Problem to solve :: Within this material, find every line where the string "input" appears, and copy it out.

============================================================

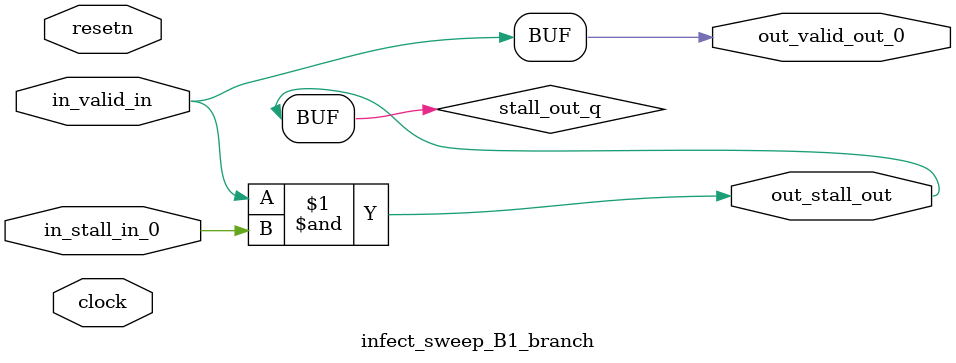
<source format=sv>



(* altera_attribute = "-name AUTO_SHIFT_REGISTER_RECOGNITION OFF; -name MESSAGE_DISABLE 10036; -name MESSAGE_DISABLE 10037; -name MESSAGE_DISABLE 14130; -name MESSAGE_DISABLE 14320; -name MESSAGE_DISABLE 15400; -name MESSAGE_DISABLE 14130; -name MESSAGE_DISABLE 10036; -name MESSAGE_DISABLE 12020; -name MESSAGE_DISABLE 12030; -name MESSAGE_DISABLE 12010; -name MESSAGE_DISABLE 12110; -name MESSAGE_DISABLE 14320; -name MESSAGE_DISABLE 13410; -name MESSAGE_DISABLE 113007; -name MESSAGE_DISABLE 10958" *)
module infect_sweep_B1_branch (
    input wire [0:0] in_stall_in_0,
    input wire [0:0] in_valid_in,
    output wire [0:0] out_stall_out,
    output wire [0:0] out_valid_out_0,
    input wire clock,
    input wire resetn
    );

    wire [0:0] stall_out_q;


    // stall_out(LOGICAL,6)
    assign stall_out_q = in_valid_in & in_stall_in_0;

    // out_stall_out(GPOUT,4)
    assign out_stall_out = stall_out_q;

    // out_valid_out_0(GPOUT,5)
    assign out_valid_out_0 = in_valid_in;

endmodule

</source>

============================================================

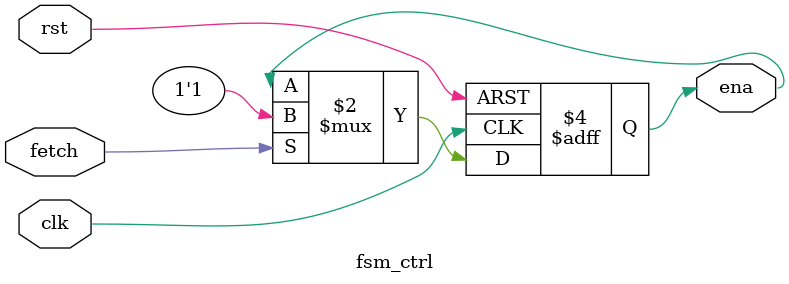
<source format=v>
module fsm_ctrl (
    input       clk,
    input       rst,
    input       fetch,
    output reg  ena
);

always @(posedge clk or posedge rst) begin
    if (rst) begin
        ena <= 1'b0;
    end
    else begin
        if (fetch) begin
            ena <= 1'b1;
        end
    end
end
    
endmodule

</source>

============================================================

Result of this task ::
    input wire [0:0] in_stall_in_0,
    input wire [0:0] in_valid_in,
    input wire clock,
    input wire resetn
    input       clk,
    input       rst,
    input       fetch,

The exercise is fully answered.